**Brief**
Count the lines below that contain the string "barcode", treating case as significant, and give only the number.

Saved data entries
========================

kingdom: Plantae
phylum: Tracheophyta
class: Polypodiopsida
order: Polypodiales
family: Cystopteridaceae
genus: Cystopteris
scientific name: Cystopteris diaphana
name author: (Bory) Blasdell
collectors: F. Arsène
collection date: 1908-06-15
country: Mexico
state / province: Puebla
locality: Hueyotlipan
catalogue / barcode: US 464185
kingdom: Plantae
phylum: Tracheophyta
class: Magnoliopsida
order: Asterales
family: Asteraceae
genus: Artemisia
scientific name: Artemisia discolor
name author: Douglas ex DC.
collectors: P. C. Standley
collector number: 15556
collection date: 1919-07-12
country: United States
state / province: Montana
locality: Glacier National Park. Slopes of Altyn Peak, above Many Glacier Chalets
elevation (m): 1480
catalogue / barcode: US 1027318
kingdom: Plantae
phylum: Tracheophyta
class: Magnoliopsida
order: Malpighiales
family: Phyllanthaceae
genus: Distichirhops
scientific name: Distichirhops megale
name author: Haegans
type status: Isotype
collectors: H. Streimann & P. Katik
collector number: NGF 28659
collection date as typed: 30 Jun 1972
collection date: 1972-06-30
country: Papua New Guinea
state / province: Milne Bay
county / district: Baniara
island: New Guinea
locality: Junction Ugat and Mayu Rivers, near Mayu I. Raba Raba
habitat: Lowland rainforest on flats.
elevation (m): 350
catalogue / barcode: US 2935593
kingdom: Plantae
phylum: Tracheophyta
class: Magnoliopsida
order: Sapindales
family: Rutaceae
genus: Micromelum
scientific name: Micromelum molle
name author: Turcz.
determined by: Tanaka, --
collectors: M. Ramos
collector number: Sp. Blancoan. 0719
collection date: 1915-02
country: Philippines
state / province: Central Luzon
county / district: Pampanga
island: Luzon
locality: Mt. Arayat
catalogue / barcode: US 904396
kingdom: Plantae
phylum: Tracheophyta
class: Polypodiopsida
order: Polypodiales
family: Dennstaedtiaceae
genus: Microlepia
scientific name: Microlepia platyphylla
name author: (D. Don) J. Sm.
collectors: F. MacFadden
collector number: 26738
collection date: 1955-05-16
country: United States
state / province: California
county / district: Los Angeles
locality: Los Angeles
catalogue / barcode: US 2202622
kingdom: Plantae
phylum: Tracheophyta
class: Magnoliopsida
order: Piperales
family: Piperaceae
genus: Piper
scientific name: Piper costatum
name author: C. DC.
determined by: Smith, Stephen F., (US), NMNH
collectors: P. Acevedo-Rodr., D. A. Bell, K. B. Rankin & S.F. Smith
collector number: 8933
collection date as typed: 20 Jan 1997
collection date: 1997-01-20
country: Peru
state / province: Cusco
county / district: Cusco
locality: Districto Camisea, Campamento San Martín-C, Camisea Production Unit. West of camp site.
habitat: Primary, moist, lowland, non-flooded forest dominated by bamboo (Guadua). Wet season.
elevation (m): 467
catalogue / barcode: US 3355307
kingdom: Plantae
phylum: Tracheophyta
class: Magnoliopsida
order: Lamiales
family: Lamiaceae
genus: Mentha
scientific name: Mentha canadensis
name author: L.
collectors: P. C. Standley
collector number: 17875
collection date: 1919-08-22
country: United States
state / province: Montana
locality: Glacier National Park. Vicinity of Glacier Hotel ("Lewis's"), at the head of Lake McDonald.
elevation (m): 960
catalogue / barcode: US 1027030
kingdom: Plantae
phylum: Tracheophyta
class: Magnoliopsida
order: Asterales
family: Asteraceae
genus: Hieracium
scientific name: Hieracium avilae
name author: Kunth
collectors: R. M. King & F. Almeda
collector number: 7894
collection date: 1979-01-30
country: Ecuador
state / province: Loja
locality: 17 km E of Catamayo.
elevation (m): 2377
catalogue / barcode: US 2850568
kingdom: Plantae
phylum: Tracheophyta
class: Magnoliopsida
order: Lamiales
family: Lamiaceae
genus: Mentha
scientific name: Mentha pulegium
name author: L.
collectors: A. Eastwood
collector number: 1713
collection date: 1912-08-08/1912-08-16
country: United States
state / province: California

========================

**Right answer**
8